I guess what I'm asking is, when you've run a t55 but nothing at t60, how much of a t60 is "already" accounted for by a t55? By your first quoted sentence above, 1t55= 1/6 t60...?

Here's the relevant code:

[PASTEBIN]CDdeJsqa[/PASTEBIN]
And...
[PASTEBIN]5pR4AUHc[/PASTEBIN]

[QUOTE=Dubslow;427971]This is one thing I still don't have a good feel for. How do you calculate this?


I guess what I'm asking is, when you've run a t55 but nothing at t60, how much of a t60 is "already" accounted for by a t55? By your first quoted sentence above, 1t55= 1/6 t60...?
[/QUOTE]

I ask GMP-ECM, by comparing the curve counts at a specific B1 value required for a t55 and a t60.
At B1 = 260M, a t55 is 8656 curves while a t60 is 47888 curves. So, when one completes the 47888 curves for a t60, one has done 47888/8656 = 5.5ish t55.
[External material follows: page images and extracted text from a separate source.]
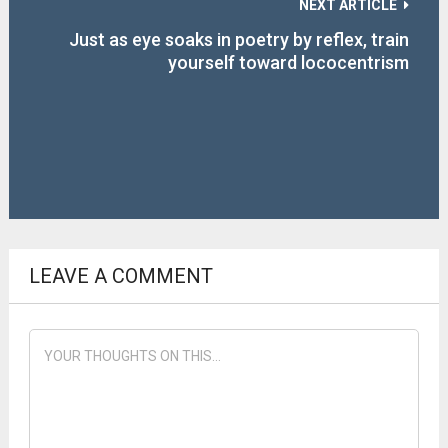
NEXT ARTICLE
Just as eye soaks in poetry by reflex, train
yourself toward lococentrism
LEAVE A COMMENT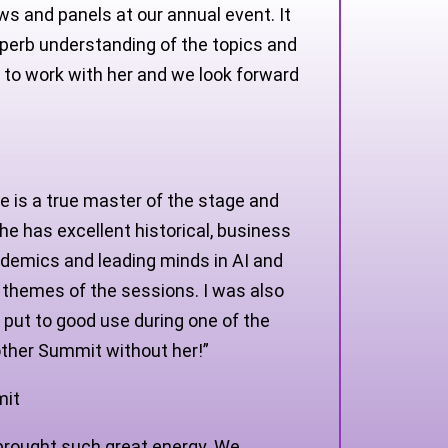
ws and panels at our annual event. It
uperb understanding of the topics and
e to work with her and we look forward
 is a true master of the stage and
e has excellent historical, business
ademics and leading minds in AI and
 themes of the sessions. I was also
put to good use during one of the
other Summit without her!”
mit
 brought such great energy. We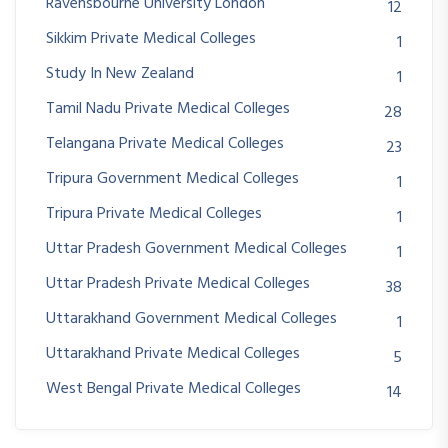
Ravensbourne University London
12
Sikkim Private Medical Colleges
1
Study In New Zealand
1
Tamil Nadu Private Medical Colleges
28
Telangana Private Medical Colleges
23
Tripura Government Medical Colleges
1
Tripura Private Medical Colleges
1
Uttar Pradesh Government Medical Colleges
1
Uttar Pradesh Private Medical Colleges
38
Uttarakhand Government Medical Colleges
1
Uttarakhand Private Medical Colleges
5
West Bengal Private Medical Colleges
14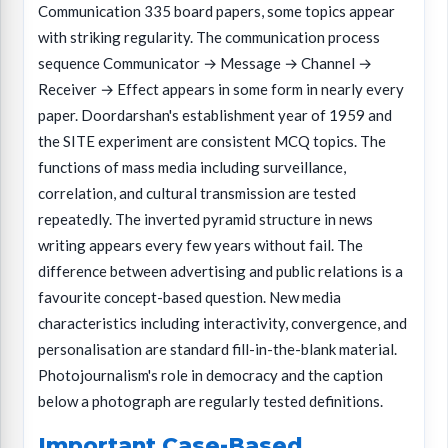
Communication 335 board papers, some topics appear
with striking regularity. The communication process
sequence Communicator → Message → Channel →
Receiver → Effect appears in some form in nearly every
paper. Doordarshan's establishment year of 1959 and
the SITE experiment are consistent MCQ topics. The
functions of mass media including surveillance,
correlation, and cultural transmission are tested
repeatedly. The inverted pyramid structure in news
writing appears every few years without fail. The
difference between advertising and public relations is a
favourite concept-based question. New media
characteristics including interactivity, convergence, and
personalisation are standard fill-in-the-blank material.
Photojournalism's role in democracy and the caption
below a photograph are regularly tested definitions.
Important Case-Based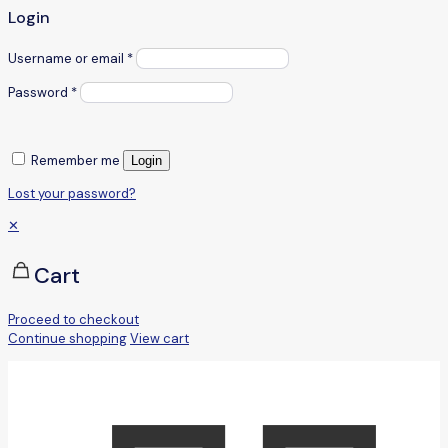
Login
Username or email
*
Password
*
Remember me
Login
Lost your password?
✕
Cart
Proceed to checkout
Continue shopping
View cart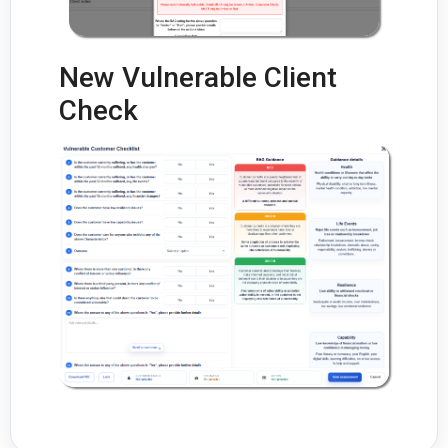
New Vulnerable Client
Check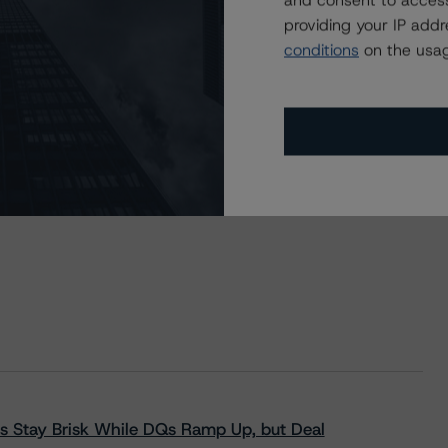
and consent to access
providing your IP add
conditions
on the usag
s Stay Brisk While DQs Ramp Up, but Deal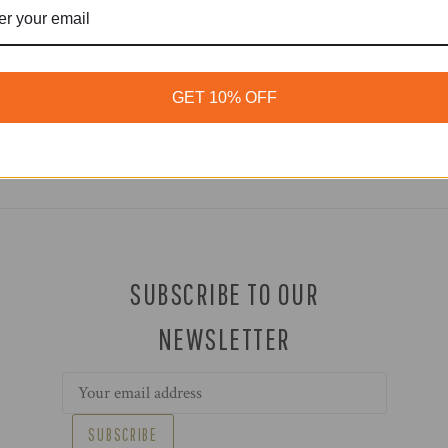
GET 10% OFF
SUBSCRIBE TO OUR
NEWSLETTER
Email
Address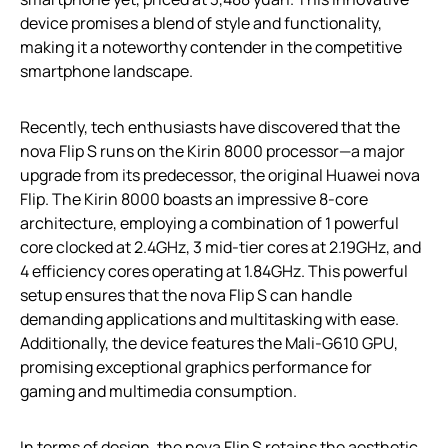
device promises a blend of style and functionality,
making it a noteworthy contender in the competitive
smartphone landscape.
Recently, tech enthusiasts have discovered that the
nova Flip S runs on the Kirin 8000 processor—a major
upgrade from its predecessor, the original Huawei nova
Flip. The Kirin 8000 boasts an impressive 8-core
architecture, employing a combination of 1 powerful
core clocked at 2.4GHz, 3 mid-tier cores at 2.19GHz, and
4 efficiency cores operating at 1.84GHz. This powerful
setup ensures that the nova Flip S can handle
demanding applications and multitasking with ease.
Additionally, the device features the Mali-G610 GPU,
promising exceptional graphics performance for
gaming and multimedia consumption.
In terms of design, the nova Flip S retains the aesthetic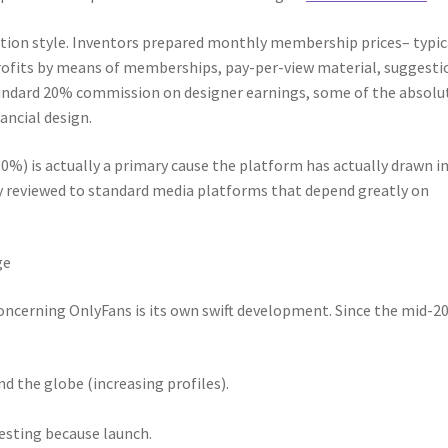
ion style. Inventors prepared monthly membership prices– typic
profits by means of memberships, pay-per-view material, suggesti
tandard 20% commission on designer earnings, some of the absolu
ancial design.
80%) is actually a primary cause the platform has actually drawn i
ly reviewed to standard media platforms that depend greatly on
ge
concerning OnlyFans is its own swift development. Since the mid-2
 the globe (increasing profiles).
vesting because launch.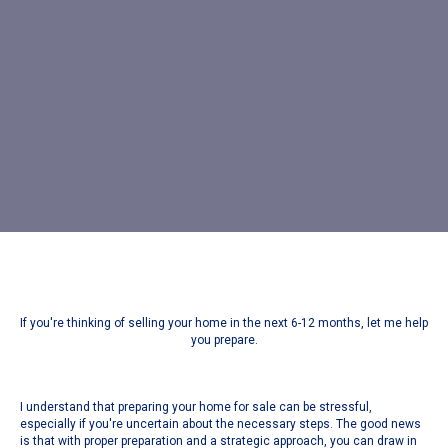
If you're thinking of selling your home in the next 6-12 months, let me help
you prepare.
I understand that preparing your home for sale can be stressful,
especially if you're uncertain about the necessary steps. The good news
is that with proper preparation and a strategic approach, you can draw in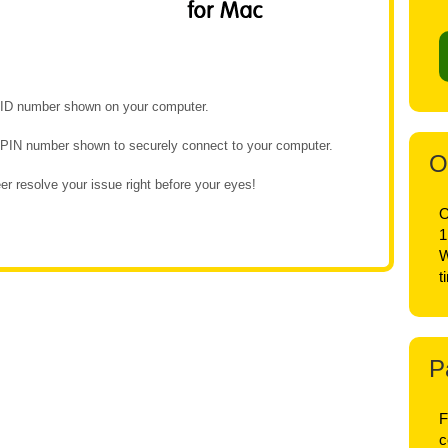
e ID number shown on your computer.
e PIN number shown to securely connect to your computer.
O
r resolve your issue right before your eyes!
O
1
W
t
P
F
c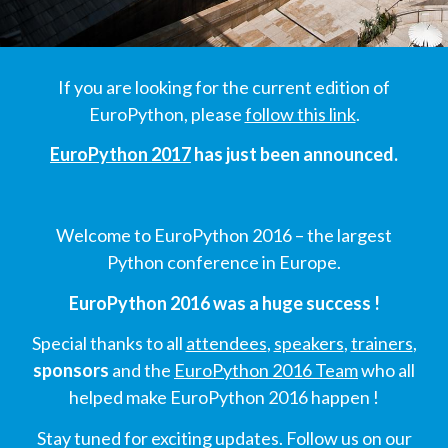
SCHEDULE
If you are looking for the current edition of
SCHEDULE (LIST VIEW)
EuroPython, please
follow this link
.
EuroPython 2017
has just been announced.
CONFERENCE APP
SESSION LIST
Welcome to EuroPython 2016 – the largest
Python conference in Europe.
SPRINTS
EuroPython 2016 was a huge success !
PYDATA EUROPYTHON 2016
Special thanks to all
attendees
,
speakers
,
trainers
,
sponsors
and the
EuroPython 2016 Team
who all
BEGINNERS' DAY
helped make EuroPython 2016 happen !
Stay tuned for exciting updates. Follow us on our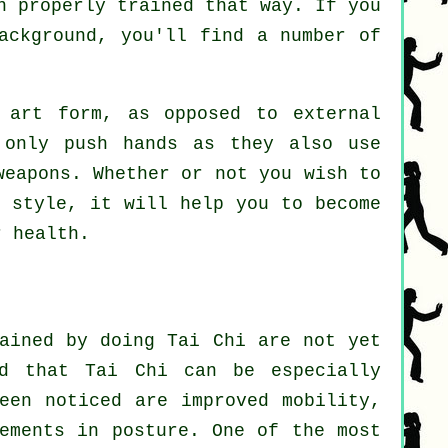
n properly trained that way. If you
ackground, you'll find a number of
art form, as opposed to external
 only push hands as they also use
weapons
. Whether or not you wish to
 style, it will help you to become
r health.
gained by doing Tai Chi are not yet
ed that Tai Chi can be especially
een noticed are improved mobility,
vements in posture. One of the most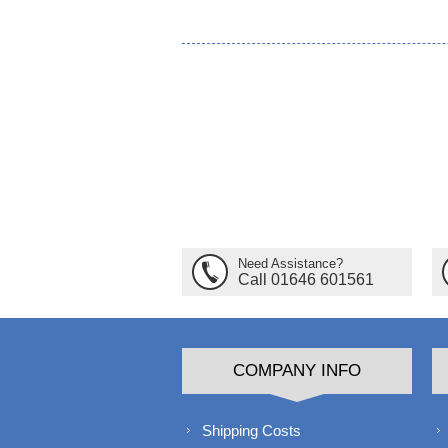
Need Assistance?
Call 01646 601561
COMPANY INFO
Shipping Costs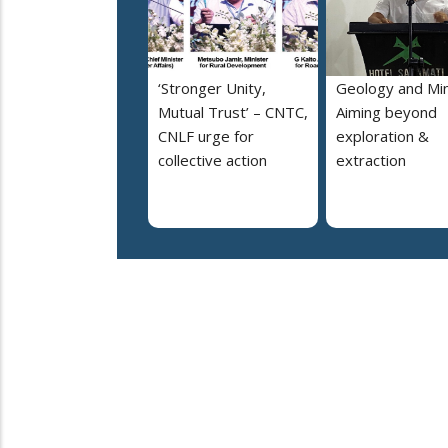
‘Stronger Unity,
Geology and Min
Mutual Trust’ – CNTC,
Aiming beyond
CNLF urge for
exploration &
collective action
extraction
At B1 = 110M, a t55 is 20479 curves, while a t60 is 128305 curves. So, when one completes 20479 curves for a t55, one has completed 20479/128305 of a t60, or just under 1/6th.

To estimate t53 and such, I use a geometric interpolation: if ECM effort doubles every two digits, 5 digits higher would be 2.5 doublings. 2^2.5 is around 5.7, right in between the two ratios mentioned above. So, a rough guide for estimating t53 is half a t55, t57 is 2*t55, t59 is 2*t57 is 4*t55, and t60 is sqrt2*t59 is 4sqrt2 * t55 is 5.7*t55.

Again, the 5.7 is a rounded version of the first calculation I did.

The ratio changes for various B1 values, but not by much. For instance, I use B1 = 150M to run my t55s; a t55 is 14356 curves, whlie a t60 is 86058. On my machine, 14356 curves at 150M run faster than 20479 curves at 110M, while also completing a teensy bit more of a t60 than the set of curves at 110M (i.e. there's a bit more chance of a "bonus" factor above t55).

So bottom line...

t55, followed by t60, followed by ?t65. How many curves?

For comparisons sake, see [url=http://www.mersenneforum.org/showpost.php?p=404530&postcount=1]this post[/url] for a list of GNFS composites with ECM preprocessing requirements

Ultimately, the required level of ECM will be whatever the NFS@Home gatekeeper says it is.:smile:

[QUOTE=swellman;428044]So bottom line...

t55, followed by t60, followed by ?t65. How many curves?

For comparisons sake, see [url=http://www.mersenneforum.org/showpost.php?p=404530&postcount=1]this post[/url] for a list of GNFS composites with ECM preprocessing requirements

Ultimately, the required level of ECM will be whatever the NFS@Home gatekeeper says it is.:smile:[/QUOTE]

By my analysis, we should do no ECM at t65, and in fact the utility of a full t60 is in question, though I guess we'll likely wind up doing a full t60, or perhaps change the last few K of the t60 into higher level curves. I would argue that at the higher end at least, that XYYXF table is skewed pretty heavily into the too-much-ECM territory.

Yes, the gatekeepers are who we ultimately need please.